> [EXERCISE TEXT]
____

This phrase...spending our 30's and 40's undoing our 10's and 20's is one I repeat often in my private practice with clients. At one level, its a funny phrase that makes clients laugh. But on another level, its a truth. Many people had childhood experiences that didn't provide an environment that gave them the opportunity to learn what it is to be a whole human being. Whether traumas, neglect, abuse--these "Adverse Childhood Experiences" disrupted the learning pathway to building a whole and dynamic SELF.
The result is that this growth interruption led them to find other ways to cope and negotiate the world--often leading to addictive patterns which helped them survive childhood. Now, in their 30's and 40's those behaviors are so usual and customary for them that they don't know any other way to live. But sitting in my office, they are admitting that they can see those behaviors are now seriously limiting their lives. They've hit on one major reality--they want to stop but they have no idea what they would replace these behaviors with instead.
Just the other day a client said to me, "I've been in therapy for my addiction many times. We all agree that I should stop drinking. But then the therapists say to me "What will you do instead?" and that's when I go totally blank. I want to scream at him or her--"If I knew how to live without alcohol, don't you think I'd be doing it? I don't know how to answer your question--if I did, I wouldn't be here!!!"

____

> [REQUIRED ACTION 1]
Do these statements agree with the text about undoing our 10's and 20's? Answer yes or no for each, and quote the words from the text that decide it.
(a) The writer says the phrase makes clients laugh.
(b) The client says the therapists disagreed that drinking should stop.
(c) The clients in their 30's and 40's know what they would replace their behaviors with.
> [REQUIRED ACTION 2]
Continue the text about undoing our 10's and 20's from its last sentence.

____

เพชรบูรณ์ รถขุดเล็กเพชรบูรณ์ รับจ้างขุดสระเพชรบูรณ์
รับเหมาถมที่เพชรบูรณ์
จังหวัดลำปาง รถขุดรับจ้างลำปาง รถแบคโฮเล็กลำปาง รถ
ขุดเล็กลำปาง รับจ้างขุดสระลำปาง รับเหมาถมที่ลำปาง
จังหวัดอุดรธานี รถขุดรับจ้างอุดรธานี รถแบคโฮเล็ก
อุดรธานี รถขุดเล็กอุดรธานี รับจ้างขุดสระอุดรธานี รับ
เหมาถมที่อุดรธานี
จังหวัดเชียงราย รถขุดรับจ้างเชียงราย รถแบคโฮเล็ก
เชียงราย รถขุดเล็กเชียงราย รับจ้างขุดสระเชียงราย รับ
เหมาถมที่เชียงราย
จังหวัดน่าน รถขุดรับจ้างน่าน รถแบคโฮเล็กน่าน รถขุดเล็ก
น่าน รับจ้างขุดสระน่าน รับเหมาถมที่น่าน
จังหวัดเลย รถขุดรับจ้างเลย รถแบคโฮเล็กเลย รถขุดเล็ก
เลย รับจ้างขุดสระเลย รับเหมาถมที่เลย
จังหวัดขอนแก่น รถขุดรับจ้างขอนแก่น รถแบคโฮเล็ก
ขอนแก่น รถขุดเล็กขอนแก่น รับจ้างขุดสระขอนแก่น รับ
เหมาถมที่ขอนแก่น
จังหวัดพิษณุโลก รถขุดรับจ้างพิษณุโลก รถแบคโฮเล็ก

____

> [REPLY 1]
(a) Yes: "its a funny phrase that makes clients laugh."
(b) No: "We all agree that I should stop drinking."
(c) No: "they have no idea what they would replace these behaviors with instead."

> [REPLY 2]
The whole time he is saying this during our session, I'm shaking my head in agreement. I know he is being honest and truly doesn't know how to make choices from a strong inner-SELF because that is something that emerges slowly throughout our childhood learning experiences. But he didn't get that information--instead he got abused, told repeatedly he was a terrible child and useless. For him, childhood was spent learning to find ways to get away from the constant onslaught of pain, fear and anger that represented his home life. His 10's and 20's were spent trying to survive this and alcohol gave him relief.
What he should've been getting is guidance, support, good dialogue and communication and someone who knew how to help him journey to adulthood and wholeness. That's why he's arrived in counseling--he doesn't quite know what he's looking for, but he knows he doesn't have it. So, when we start out together, I know our work has to begin with a short check in on his early years but then most of our time is focused on what should've happened. Here's the tasks you would have completed on the pathway to adulthood if you'd had a different upbringing. Let's spend the next few sessions learning this now. Time and again I hear clients say--finally something to work towards!
And that's the great thing about Life Puzzle--you can be 30 or 40 (or older!) and yet, its not too late to go back, pull out the jammed in pieces and learn how to replace them with new, healthier lifestyle behaviors. Then instead of drinking to avoid pain and fear and LIFE, you'll wake up able to take on the day and deal with what comes because you have new skills to manage pain and fear and choose to fully live LIFE.